What this task involves |
Search the data for the word "Figure". Reproduce every line where it is found.

Available data |

* * * * * * *

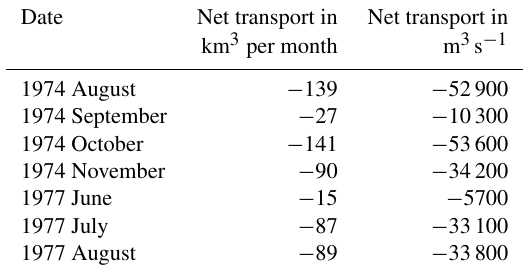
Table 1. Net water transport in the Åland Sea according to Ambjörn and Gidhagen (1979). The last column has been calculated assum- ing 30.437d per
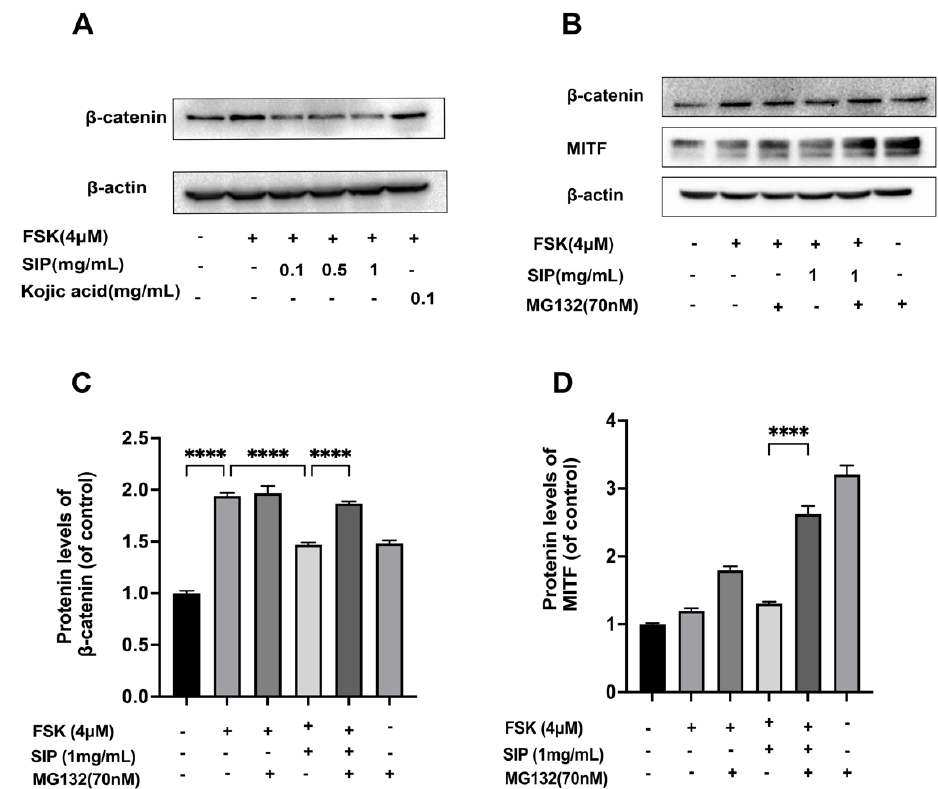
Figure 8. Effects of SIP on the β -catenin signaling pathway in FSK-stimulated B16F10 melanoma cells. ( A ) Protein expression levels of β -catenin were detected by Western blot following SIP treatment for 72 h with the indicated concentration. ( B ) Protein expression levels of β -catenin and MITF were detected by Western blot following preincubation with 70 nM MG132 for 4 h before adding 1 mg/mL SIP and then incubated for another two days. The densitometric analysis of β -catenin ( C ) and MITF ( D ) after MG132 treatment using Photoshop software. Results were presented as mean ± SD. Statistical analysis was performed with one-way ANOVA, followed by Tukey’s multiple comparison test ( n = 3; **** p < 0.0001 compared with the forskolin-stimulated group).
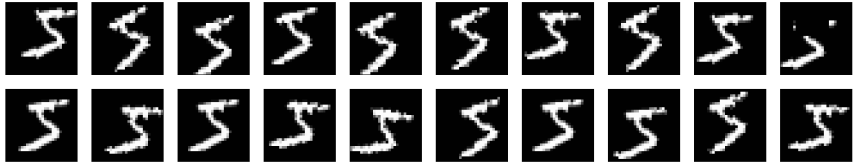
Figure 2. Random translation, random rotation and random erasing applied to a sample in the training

* * * * * * *

Output for this exercise |
Figure 8. Effects of SIP on the β -catenin signaling pathway in FSK-stimulated B16F10 melanoma cells. ( A ) Protein expression levels of β -catenin were detected by Western blot following SIP treatment for 72 h with the indicated concentration. ( B ) Protein expression levels of β -catenin and MITF were detected by Western blot following preincubation with 70 nM MG132 for 4 h before adding 1 mg/mL SIP and then incubated for another two days. The densitometric analysis of β -catenin ( C ) and MITF ( D ) after MG132 treatment using Photoshop software. Results were presented as mean ± SD. Statistical analysis was performed with one-way ANOVA, followed by Tukey’s multiple comparison test ( n = 3; **** p < 0.0001 compared with the forskolin-stimulated group).
Figure 2. Random translation, random rotation and random erasing applied to a sample in the training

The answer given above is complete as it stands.